The Power of 2 - Teacher Education in a Digital Age


Governments around the world extol the need for countries to transition to new economies powered by innovation, and to take advantage of the opportunities that new technologies afford.
Schools are expected to play their role in providing a stream of graduates equipped and eager to play an active role in this transition. At the same time, the simplistic equating of global ranking in basic maths and science results as a proxy for innovative capacity  continues to drive educational systems towards narrow curriculum and the drilling in basic testable knowledge. This is too often at the expense of opportunities for genuine integrated learning.
Researchers into the science of learning have clear and consistent findings that support  active rich learning as essential, not only as an engagement tool, but as a means of developing critical thinking and problem solving skills and confidence.
With a modest effort, but careful design, activities can and have been developed that can introduce teachers and their students to concepts that will be fundamental in not only embracing but developing the technologies of the next decade and beyond. The formal educational eco-systems are often slow to evolve. Yet there is scope to introduce alternative approaches that continue to satisfy the current core competencies being targeted, while simultaneously introducing new concepts. In such activities multiple learnings arise, together, naturally and in a meaningful context. 
Just as a humble activity like exploring geometric growth - using beads and chess boards - highlights the power of 2, so do the collaborations between informal learning specialists and those universities that develop teachers and study the science of learning.

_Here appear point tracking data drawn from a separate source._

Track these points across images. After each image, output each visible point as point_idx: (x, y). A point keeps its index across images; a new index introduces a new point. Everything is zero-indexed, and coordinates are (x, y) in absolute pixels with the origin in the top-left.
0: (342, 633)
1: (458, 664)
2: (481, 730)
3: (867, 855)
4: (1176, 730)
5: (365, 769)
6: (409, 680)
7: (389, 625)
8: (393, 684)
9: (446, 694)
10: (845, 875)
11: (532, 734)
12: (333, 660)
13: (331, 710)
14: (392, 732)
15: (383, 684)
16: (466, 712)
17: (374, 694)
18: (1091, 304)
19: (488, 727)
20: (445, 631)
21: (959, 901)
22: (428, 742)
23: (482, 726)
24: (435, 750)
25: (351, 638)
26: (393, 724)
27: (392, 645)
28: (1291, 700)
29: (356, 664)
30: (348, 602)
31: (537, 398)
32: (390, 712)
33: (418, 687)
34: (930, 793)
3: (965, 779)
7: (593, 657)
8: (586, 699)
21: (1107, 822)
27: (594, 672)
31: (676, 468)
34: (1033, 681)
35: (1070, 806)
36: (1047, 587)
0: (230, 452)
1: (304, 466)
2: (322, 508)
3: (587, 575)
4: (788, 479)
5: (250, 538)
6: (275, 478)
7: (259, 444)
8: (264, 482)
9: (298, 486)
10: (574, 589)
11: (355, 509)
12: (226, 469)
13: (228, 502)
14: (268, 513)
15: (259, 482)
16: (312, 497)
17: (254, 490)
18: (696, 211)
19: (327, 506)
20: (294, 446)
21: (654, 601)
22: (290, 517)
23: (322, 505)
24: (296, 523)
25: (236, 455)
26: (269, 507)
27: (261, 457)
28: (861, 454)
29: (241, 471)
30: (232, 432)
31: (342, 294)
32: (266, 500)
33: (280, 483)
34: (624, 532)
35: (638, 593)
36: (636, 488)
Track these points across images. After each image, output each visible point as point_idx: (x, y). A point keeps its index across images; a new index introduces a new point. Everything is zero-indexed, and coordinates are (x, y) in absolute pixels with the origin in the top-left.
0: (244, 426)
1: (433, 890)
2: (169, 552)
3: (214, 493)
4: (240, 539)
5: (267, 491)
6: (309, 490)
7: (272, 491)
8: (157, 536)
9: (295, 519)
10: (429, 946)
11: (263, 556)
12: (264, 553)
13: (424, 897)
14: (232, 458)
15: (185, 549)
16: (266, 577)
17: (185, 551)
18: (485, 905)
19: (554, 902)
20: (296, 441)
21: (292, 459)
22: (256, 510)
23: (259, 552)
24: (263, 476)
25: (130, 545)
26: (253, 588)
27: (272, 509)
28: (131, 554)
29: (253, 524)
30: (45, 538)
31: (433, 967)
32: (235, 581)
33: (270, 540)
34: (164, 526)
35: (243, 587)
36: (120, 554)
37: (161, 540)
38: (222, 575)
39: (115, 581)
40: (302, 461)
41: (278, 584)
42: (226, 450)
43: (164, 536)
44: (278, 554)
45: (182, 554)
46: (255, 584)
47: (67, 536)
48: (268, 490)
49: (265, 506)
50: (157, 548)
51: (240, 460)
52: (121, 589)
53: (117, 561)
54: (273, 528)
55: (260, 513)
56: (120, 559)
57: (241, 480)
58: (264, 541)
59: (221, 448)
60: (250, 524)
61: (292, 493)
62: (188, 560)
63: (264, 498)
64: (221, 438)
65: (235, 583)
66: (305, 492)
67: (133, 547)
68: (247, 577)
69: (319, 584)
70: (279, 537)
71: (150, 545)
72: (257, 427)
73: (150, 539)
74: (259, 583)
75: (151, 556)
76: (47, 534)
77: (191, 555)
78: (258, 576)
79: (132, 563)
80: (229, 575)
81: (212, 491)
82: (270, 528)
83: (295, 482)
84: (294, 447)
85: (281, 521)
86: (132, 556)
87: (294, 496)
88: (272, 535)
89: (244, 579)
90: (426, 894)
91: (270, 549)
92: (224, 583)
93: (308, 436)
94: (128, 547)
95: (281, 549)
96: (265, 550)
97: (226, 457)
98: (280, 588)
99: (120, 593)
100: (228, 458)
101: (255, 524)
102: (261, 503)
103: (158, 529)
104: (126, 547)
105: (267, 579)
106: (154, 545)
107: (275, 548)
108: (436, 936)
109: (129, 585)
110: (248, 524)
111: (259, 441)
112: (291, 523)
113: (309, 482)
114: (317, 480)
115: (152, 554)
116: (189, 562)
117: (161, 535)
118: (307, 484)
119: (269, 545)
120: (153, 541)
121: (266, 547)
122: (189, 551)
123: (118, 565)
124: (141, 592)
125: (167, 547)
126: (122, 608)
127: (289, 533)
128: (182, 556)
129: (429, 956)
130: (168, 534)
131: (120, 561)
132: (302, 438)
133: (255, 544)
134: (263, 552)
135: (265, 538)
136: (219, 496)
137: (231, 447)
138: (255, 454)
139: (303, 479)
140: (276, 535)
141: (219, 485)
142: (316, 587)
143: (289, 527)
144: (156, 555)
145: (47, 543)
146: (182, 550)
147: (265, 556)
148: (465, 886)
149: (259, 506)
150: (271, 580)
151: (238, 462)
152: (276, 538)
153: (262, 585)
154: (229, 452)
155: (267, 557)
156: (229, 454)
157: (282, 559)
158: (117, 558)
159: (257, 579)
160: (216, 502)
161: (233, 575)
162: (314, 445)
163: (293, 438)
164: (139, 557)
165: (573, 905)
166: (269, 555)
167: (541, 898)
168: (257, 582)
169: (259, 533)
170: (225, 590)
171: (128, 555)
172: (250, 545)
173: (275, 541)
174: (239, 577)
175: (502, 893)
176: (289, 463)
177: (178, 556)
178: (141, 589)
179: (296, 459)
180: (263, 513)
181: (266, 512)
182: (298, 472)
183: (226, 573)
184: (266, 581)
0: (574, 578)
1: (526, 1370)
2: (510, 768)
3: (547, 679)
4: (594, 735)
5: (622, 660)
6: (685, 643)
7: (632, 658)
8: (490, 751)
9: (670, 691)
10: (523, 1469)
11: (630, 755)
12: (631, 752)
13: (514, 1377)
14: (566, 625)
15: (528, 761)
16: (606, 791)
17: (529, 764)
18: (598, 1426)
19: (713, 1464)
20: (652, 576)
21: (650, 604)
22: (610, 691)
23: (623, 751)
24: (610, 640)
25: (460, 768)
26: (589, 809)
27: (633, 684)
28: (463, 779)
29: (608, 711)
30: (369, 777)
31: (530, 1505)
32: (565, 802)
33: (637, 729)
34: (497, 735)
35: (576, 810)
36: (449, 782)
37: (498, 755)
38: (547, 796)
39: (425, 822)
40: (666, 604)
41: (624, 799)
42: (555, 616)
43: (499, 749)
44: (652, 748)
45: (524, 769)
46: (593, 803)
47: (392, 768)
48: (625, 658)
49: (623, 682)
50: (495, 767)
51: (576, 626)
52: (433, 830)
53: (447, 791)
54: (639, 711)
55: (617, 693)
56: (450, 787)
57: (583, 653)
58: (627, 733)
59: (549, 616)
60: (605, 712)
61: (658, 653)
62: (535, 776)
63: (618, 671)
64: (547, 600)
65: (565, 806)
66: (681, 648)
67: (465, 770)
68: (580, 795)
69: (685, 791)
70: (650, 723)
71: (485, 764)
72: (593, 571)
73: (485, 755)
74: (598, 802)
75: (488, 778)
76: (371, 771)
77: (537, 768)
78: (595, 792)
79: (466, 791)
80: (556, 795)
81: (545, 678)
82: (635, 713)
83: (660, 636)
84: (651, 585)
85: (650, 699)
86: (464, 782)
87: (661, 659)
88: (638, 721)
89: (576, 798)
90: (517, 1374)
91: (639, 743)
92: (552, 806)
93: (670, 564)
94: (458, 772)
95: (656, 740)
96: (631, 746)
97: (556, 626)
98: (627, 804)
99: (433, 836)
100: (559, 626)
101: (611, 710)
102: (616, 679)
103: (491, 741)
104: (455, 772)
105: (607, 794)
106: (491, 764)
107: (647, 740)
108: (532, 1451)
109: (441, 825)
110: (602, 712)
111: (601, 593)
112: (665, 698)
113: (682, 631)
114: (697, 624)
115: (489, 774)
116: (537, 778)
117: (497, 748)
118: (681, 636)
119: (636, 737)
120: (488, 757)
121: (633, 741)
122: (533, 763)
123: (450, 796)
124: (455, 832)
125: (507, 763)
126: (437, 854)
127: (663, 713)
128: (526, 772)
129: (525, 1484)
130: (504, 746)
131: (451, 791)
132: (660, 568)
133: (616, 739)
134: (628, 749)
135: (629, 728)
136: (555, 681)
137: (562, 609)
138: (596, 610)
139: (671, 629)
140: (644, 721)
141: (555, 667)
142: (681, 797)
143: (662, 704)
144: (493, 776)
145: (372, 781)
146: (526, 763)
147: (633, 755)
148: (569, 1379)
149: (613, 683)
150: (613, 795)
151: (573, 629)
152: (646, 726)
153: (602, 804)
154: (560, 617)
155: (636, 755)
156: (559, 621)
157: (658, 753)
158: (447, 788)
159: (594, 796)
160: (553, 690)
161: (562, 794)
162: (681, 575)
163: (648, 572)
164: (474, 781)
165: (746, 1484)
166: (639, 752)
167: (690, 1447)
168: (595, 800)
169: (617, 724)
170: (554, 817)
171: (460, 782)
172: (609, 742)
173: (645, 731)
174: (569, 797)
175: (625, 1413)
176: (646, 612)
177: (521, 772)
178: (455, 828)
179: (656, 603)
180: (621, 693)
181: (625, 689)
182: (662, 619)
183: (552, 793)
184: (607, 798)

It's what $40 can get you, enough for 48 maths and computer science activities for a few hundred teachers, including the dental floss.
The recent trials of our "Bite Wise" workshops in Brunei with the education faculty of the University Of Brunei Darussalam (UBD), have again confirmed the openness of teacher educators to these approaches, and the formation of partnerships to jointly refine and localise the approaches.



The more 2x2x2x2 partnerships we string together the sooner the impact of these approaches will mount. In the few quiet moments between workshops, my mind turns to how I might run these in Mongolia. A camel can carry a lot of dental floss -  it might need to.